TRECHO DA PÁGINA:
::::::

Espiritismo
e Política
Boanerges da Rocha (Indalício
Mendes)
Reformador (FEB) Julho 1958
Na
grande marcha do Espiritismo para o porvir, é impossível desconhecer-se o
perigo das afirmações vãs, das atitudes insinceras e, sobretudo, das simulações
que tendem a desiludir e chocar as pessoas simples de coração. Vivemos uma
época de profundas conturbações, que podem significar a agonia do materialismo,
que está queimando todos os seus últimos cartuchos. Daí a onda de depravação
que sacode muitos países, tirando aos homens e às mulheres a faculdade do raciocínio, levando a juventude a desregramentos incompatíveis com a verdadeira
felicidade. Materialismo é negação. O - que se vê no mundo contemporâneo é uma
ânsia mórbida de prazeres, muitos dos quais inconfessáveis. O culto da família
nem sempre é mantido com a mesma pureza de outros tempos, porque homens
e mulheres entendem a vida por outro prisma, ofuscados pelas promessas
materialistas e ludibriados por organizações religiosas que de há muito
abdicaram os princípios éticos que as originaram. Daí toda essa confusão, toda
essa irresponsabilidade que faz dos homens títeres de paixões subalternas,
paixões que conspurcam lares e arrojam famílias nas sombras do infortúnio.
Uma religião que, para sobreviver,
necessita transigir com os seus naturais adversários, é uma religião decadente,
agonizante, que se agarra desesperadamente a tudo para evitar o deperecimento
evidente. Nessas condições, fecha os olhos ao abastardamento dos costumes,
amancebando-se com a política, dela participando ostensivamente e buscando
impugnar tudo quanto possa constituir obstáculo às suas discutíveis ou
suspeitas pretensões. Esse é o espetáculo que a História nos oferece, desde
recuados tempos.

::::::

OBJETIVO: De acordo com o artigo sobre Espiritismo e política, por que o culto da família nem sempre é mantido com a mesma pureza de outros tempos? Responda em uma a três frases. O material abaixo provém de uma fonte diferente.

INFORMAÇÕES FORNECIDAS:

::::::

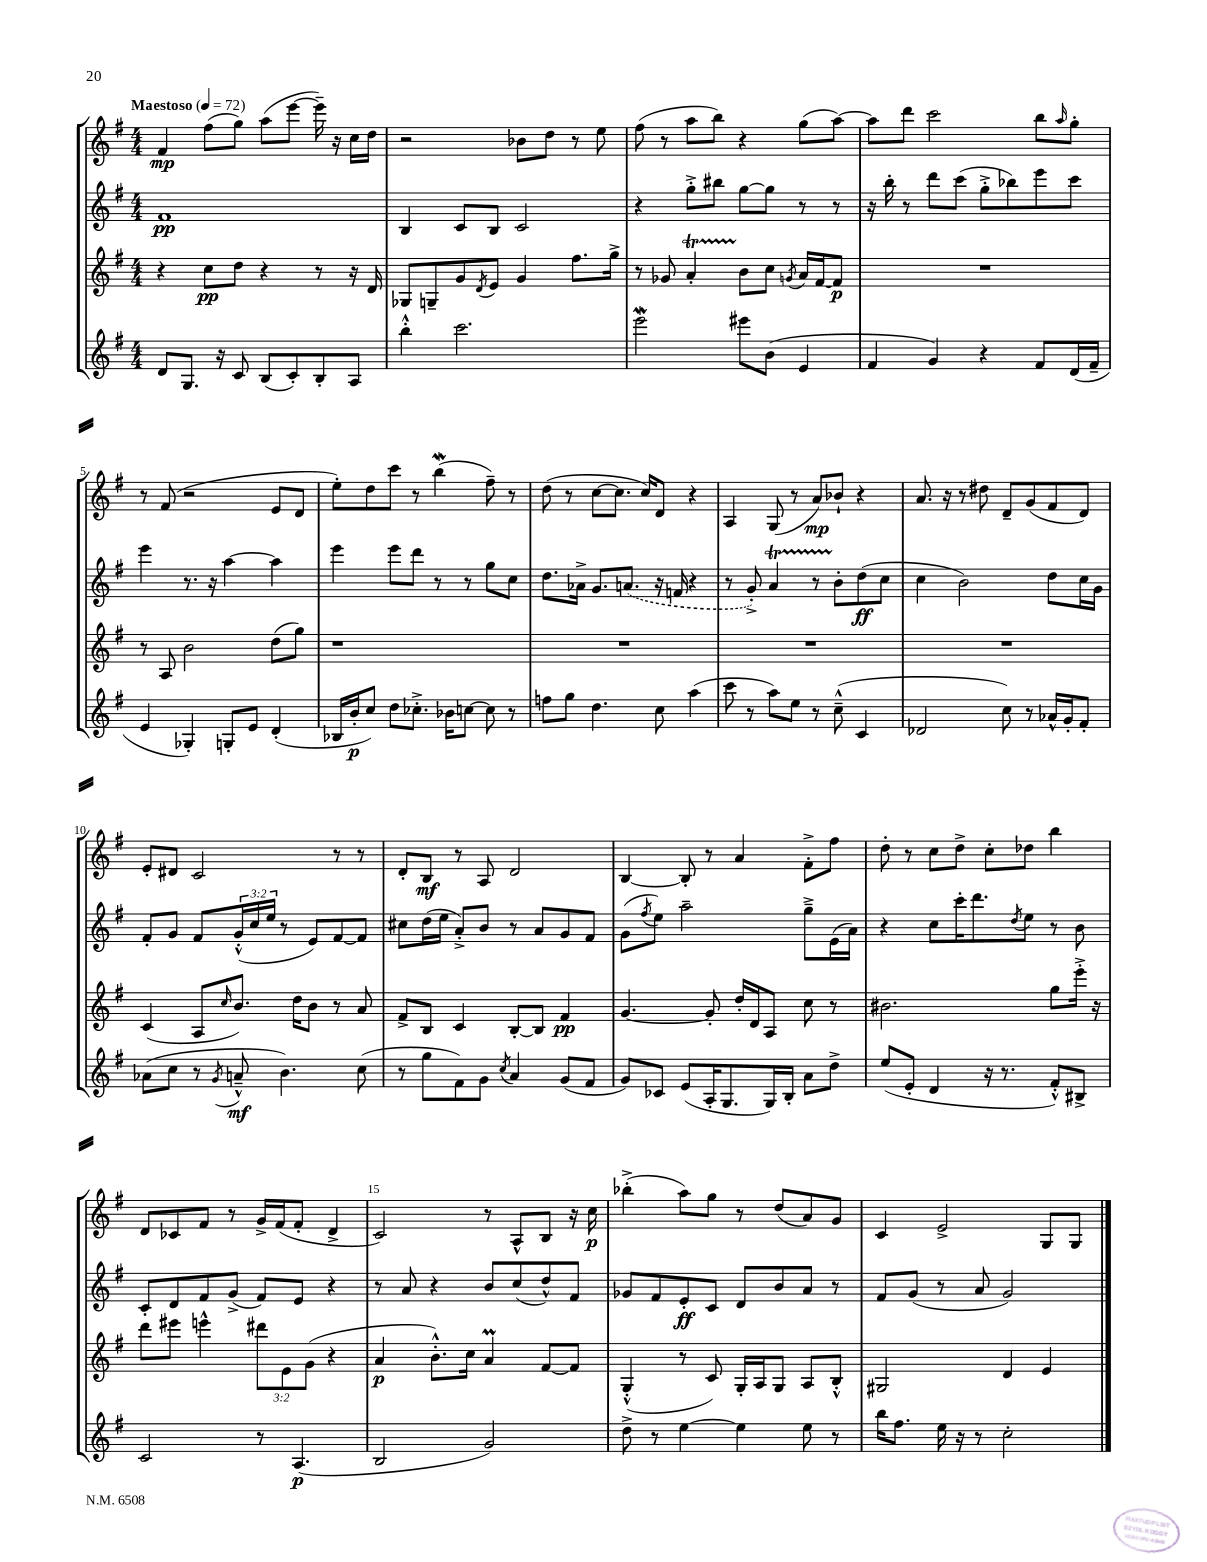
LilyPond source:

::::::

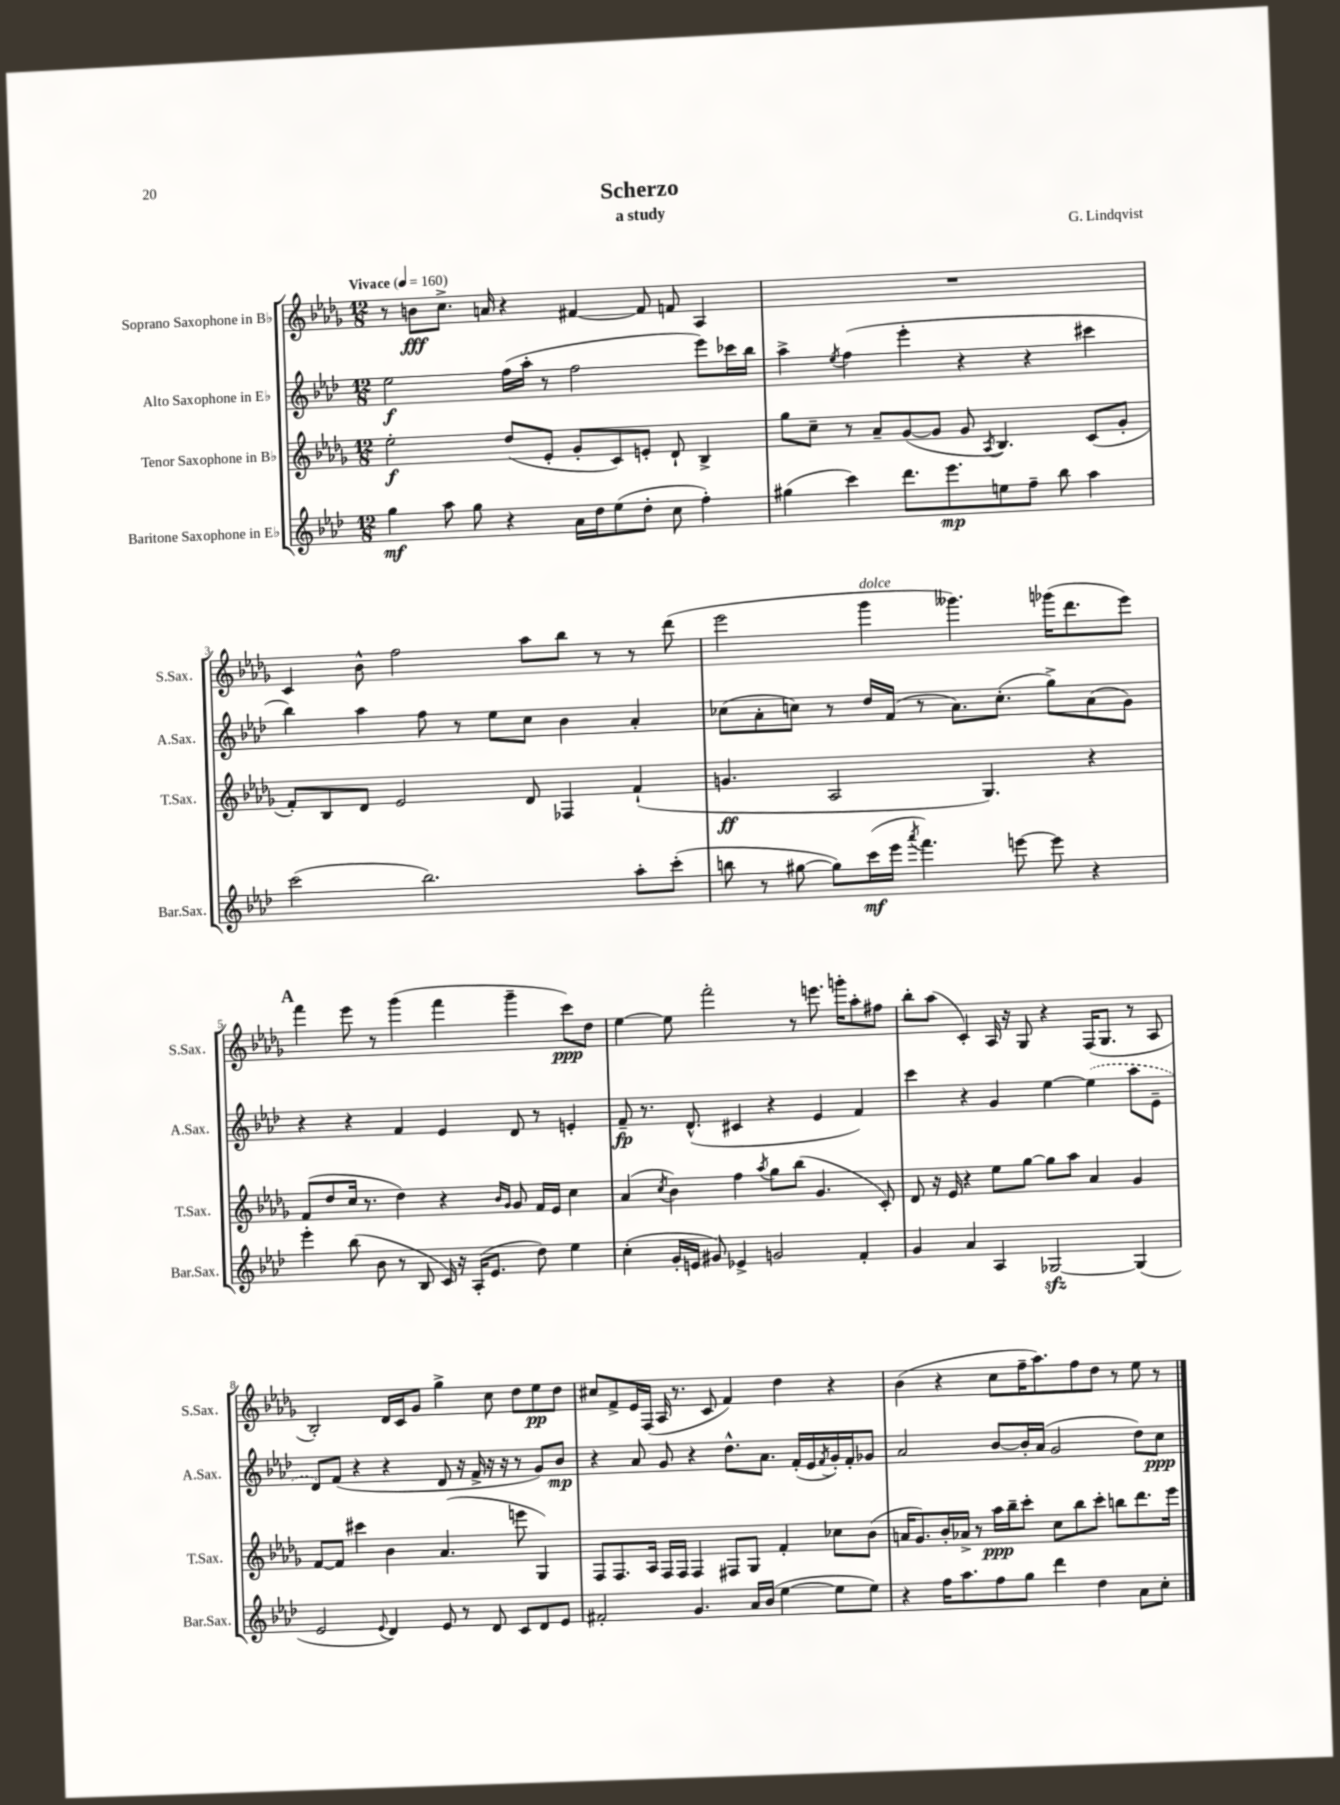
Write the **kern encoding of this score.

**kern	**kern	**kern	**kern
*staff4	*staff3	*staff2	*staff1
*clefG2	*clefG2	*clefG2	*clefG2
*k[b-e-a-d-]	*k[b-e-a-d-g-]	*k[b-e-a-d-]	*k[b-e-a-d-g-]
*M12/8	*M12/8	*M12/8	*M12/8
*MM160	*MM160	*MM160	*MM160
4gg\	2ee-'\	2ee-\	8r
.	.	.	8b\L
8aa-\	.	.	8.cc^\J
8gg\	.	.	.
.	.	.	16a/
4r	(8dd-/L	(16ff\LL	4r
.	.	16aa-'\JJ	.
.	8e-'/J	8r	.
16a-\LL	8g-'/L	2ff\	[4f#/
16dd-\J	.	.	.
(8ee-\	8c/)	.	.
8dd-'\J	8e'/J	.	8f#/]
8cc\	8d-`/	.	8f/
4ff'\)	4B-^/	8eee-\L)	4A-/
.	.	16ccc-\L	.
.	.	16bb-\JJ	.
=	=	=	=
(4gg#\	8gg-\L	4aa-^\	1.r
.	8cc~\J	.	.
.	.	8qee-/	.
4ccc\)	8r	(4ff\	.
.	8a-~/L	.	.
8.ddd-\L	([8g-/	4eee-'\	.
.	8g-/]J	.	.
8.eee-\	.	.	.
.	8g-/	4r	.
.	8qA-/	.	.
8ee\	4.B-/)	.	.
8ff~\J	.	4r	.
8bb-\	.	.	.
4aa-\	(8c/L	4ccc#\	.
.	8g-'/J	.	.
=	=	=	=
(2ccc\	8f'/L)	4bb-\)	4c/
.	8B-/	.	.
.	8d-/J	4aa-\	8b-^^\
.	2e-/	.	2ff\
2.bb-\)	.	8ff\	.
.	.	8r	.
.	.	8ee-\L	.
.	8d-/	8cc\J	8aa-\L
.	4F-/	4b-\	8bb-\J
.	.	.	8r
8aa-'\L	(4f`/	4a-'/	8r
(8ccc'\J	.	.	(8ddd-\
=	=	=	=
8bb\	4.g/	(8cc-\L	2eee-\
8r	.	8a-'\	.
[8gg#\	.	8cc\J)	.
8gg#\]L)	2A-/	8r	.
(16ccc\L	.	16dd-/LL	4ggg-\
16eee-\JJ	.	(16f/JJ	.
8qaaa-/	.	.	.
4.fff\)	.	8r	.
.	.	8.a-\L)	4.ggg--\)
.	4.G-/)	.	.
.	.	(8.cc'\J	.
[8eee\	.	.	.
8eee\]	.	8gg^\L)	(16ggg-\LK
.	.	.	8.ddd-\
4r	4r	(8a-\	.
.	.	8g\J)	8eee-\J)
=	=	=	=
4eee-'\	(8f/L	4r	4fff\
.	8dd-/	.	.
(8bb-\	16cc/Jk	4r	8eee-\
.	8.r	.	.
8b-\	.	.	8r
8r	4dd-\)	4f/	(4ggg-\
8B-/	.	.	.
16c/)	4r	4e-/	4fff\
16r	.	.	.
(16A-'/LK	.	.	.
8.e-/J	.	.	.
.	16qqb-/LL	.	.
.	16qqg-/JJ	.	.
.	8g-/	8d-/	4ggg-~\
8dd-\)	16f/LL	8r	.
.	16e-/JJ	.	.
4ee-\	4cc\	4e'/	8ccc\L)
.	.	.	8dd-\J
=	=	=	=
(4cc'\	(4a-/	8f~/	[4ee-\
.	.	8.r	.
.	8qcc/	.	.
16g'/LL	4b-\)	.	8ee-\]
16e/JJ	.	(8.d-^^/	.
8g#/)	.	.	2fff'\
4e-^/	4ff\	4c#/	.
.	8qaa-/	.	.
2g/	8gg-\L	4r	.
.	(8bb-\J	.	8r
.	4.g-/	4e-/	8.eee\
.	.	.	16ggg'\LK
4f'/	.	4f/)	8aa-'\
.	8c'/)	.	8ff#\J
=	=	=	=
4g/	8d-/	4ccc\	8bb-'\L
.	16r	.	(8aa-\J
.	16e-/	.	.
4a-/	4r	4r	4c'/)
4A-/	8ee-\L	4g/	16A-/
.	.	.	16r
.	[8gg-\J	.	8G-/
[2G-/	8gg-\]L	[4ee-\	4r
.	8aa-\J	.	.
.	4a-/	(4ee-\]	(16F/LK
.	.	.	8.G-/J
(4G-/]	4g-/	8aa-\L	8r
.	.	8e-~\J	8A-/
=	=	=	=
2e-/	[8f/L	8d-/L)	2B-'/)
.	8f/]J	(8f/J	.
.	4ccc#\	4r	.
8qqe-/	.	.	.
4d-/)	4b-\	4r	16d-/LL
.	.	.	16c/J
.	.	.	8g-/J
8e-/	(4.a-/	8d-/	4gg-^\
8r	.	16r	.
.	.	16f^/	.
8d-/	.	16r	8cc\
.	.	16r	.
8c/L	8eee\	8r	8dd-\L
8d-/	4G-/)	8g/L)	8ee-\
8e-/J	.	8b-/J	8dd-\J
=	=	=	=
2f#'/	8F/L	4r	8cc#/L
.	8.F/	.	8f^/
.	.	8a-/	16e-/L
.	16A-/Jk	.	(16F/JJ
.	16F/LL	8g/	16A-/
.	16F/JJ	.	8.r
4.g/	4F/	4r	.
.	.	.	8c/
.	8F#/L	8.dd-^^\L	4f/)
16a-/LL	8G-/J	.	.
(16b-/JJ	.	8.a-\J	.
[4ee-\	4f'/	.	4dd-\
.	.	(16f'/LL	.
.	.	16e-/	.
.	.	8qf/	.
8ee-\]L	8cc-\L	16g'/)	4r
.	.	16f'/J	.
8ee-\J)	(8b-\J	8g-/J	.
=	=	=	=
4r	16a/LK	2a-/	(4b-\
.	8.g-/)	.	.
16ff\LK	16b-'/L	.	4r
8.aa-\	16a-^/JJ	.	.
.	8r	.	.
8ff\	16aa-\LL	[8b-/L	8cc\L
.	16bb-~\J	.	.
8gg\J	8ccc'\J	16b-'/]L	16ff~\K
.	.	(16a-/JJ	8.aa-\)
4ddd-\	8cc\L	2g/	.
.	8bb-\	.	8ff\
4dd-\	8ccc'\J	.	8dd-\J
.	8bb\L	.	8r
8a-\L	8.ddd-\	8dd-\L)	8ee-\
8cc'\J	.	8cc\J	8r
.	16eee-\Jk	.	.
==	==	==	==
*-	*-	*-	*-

::::::

RESPOSTA: Porque homens e mulheres passaram a entender a vida por outro prisma. Eles estão ofuscados pelas promessas materialistas e ludibriados por organizações religiosas que há muito abdicaram dos princípios éticos que as originaram.